HANDS OFF: Goods were attached from businessman Mzi Khumalo's home over a business deal gone wrong, but his wife Makhosazana says the items belong to her Photo: Russell Roberts
HANDS OFF: Goods were attached from businessman Mzi Khumalo's home over a business deal gone wrong, but his wife Makhosazana says the items belong to her Photo: Russell Roberts

THE wife of tycoon Mzi Khumalo is demanding that lawyers of her husband's former associate return items removed from the couple's Zimbali home last week over a R55-million deal that turned sour.

Makhosazana Khumalo has told Lebanese businessman Pierre Fattouch's South African lawyers that the goods taken from their palatial mansion were not her husband's.

"The goods which have been attached by the sheriff of the court do not belong to my husband Mzi Khumalo, and they are owned by me in my personal capacity," she said, adding that they were married out of community of property.

In a sworn statement she sent to the Lower Tugela sheriff for the high and lower courts, Rishaad Singh, Makhosazana said she bought all the movables and furnished the property between 1997 and 1998.

Singh, who oversaw the sale of the goods, could not be reached for comment yesterday.

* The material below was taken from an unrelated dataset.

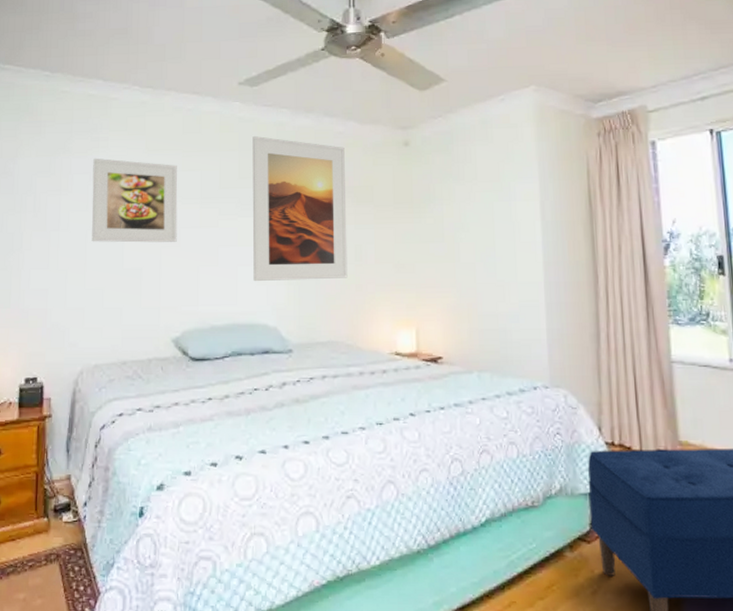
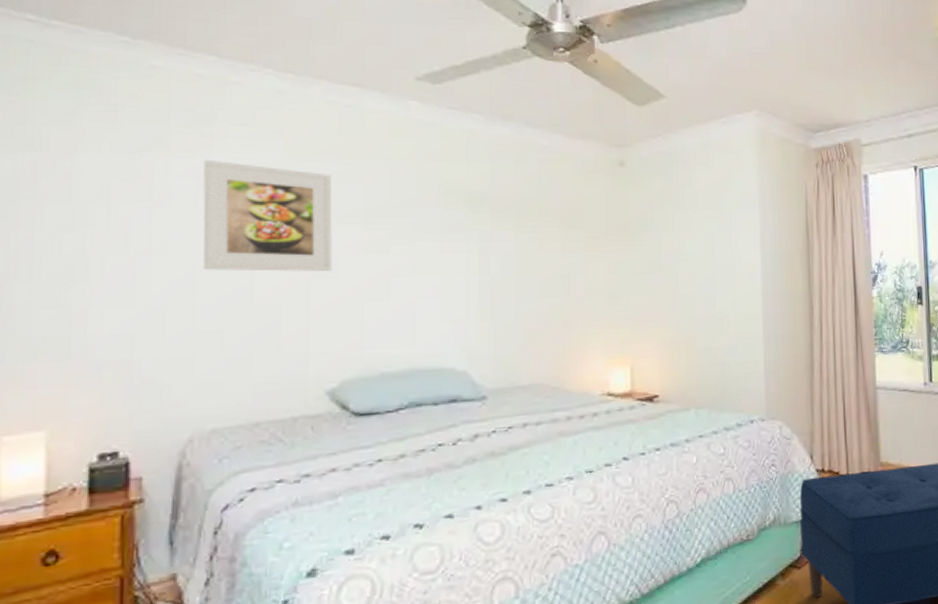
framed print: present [252,136,348,281] -> none [435,144,554,318]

Makhosazana said she no longer had the receipts to prove that she paid for the goods but promised to get bank statements showing that she had indeed paid for the items.

Sowetan has reliably learnt that the goods are worth a few thousand rands and are unlikely to cover Khumalo's debt, which is approaching R80-million including interest.

Khumalo's troubles with Fattouch date back to 2009 when the pair reached an agreement over a sale of shares and a mining deal in Armenia.

Fattouch approached local courts in 2012 after Khumalo failed to pay as agreed.

Khumalo was supposed to pay $5-million (about R55-million at today's exchange rates) in four instalments for the licences.

According to papers filed by Fattouch at the South Gauteng High Court in Johannesburg, Khumalo had reached an oral agreement for Fattouch not to proceed with litigation until he [Fattouch] had obtained two lucrative mining licences in Armenia.

Fattouch won the case during arbitration in France and successfully applied to the South Gauteng High Court to have the award made an order of the court.

Khumalo failed in his attempt to appeal Judge Sherise Weiner's decision in May.

The ex-Robben Island political prisoner and Umkhonto weSizwe operative's mining company, Metallon Gold, is Zimbabwe's largest gold miner and responsible for about 50% of that country's total production.

However, the extent of his wealth in South Africa is unclear as the Reserve Bank slapped him with an order of forfeiture rumoured to be worth R1-billion for flouting exchange control laws in 2011. Khumalo could not be reached for comment.